ACTIVITY> Please render every text line in all of the data below as a JSON list of strings, one string per line, skipping blank lines and leaving the pictures out.

DATA FOR THIS EXERCISE>

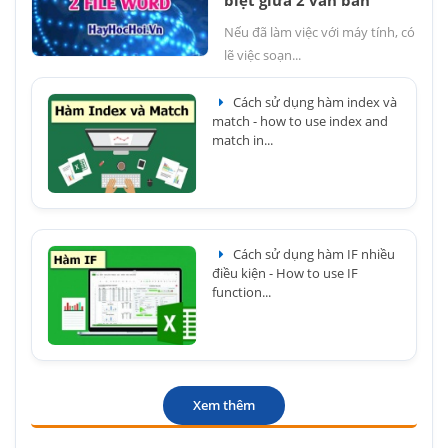
biệt giữa 2 văn bản
Nếu đã làm việc với máy tính, có
lẽ việc soạn...
Cách sử dụng hàm index và
match - how to use index and
match in...
Cách sử dụng hàm IF nhiều
điều kiện - How to use IF
function...
Xem thêm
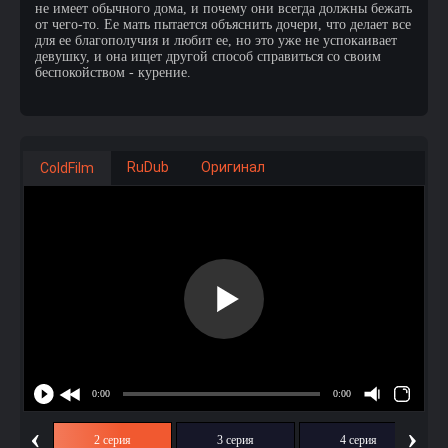
не имеет обычного дома, и почему они всегда должны бежать
от чего-то. Ее мать пытается объяснить дочери, что делает все
для ее благополучия и любит ее, но это уже не успокаивает
девушку, и она ищет другой способ справиться со своим
беспокойством - курение.
RuDub
Оригинал
ColdFilm
‹
›
ия
2 серия
3 серия
4 серия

ANSWER TO THE PROBLEM>
[
  "biệt giữa 2 văn bản",
  "Nếu đã làm việc với máy tính, có",
  "lẽ việc soạn...",
  "Cách sử dụng hàm index và",
  "match - how to use index and",
  "match in...",
  "Cách sử dụng hàm IF nhiều",
  "điều kiện - How to use IF",
  "function...",
  "Xem thêm",
  "не имеет обычного дома, и почему они всегда должны бежать",
  "от чего-то. Ее мать пытается объяснить дочери, что делает все",
  "для ее благополучия и любит ее, но это уже не успокаивает",
  "девушку, и она ищет другой способ справиться со своим",
  "беспокойством - курение.",
  "RuDub",
  "Оригинал",
  "ColdFilm",
  "‹",
  "›",
  "ия",
  "2 серия",
  "3 серия",
  "4 серия"
]